_WORK ITEM_:
Nothing other than an exact copy of the lines from the one containing "middle dip: (140, 182)" through the last line of the listing below should be written.

_EXTRACTED DATA_:
---*---
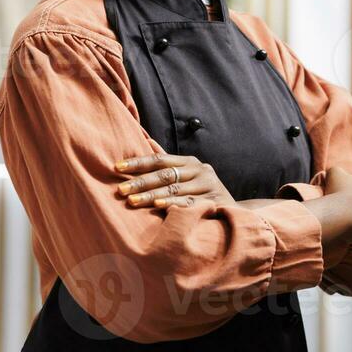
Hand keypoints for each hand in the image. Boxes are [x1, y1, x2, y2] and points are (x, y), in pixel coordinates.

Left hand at [114, 153, 235, 208]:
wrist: (233, 212)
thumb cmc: (201, 193)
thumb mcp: (186, 175)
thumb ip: (166, 161)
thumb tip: (145, 139)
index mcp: (189, 162)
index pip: (159, 159)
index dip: (138, 163)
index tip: (117, 167)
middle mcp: (200, 170)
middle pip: (165, 175)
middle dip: (140, 182)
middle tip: (120, 190)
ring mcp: (208, 185)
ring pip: (175, 189)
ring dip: (151, 195)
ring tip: (132, 201)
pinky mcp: (215, 201)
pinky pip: (189, 204)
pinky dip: (173, 204)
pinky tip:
---*---
_EXERCISE ANSWER_:
middle dip: (140, 182)
middle tip: (120, 190)
ring mcp: (208, 185)
ring pip: (175, 189)
ring dip: (151, 195)
ring tip: (132, 201)
pinky mcp: (215, 201)
pinky pip: (189, 204)
pinky dip: (173, 204)
pinky tip:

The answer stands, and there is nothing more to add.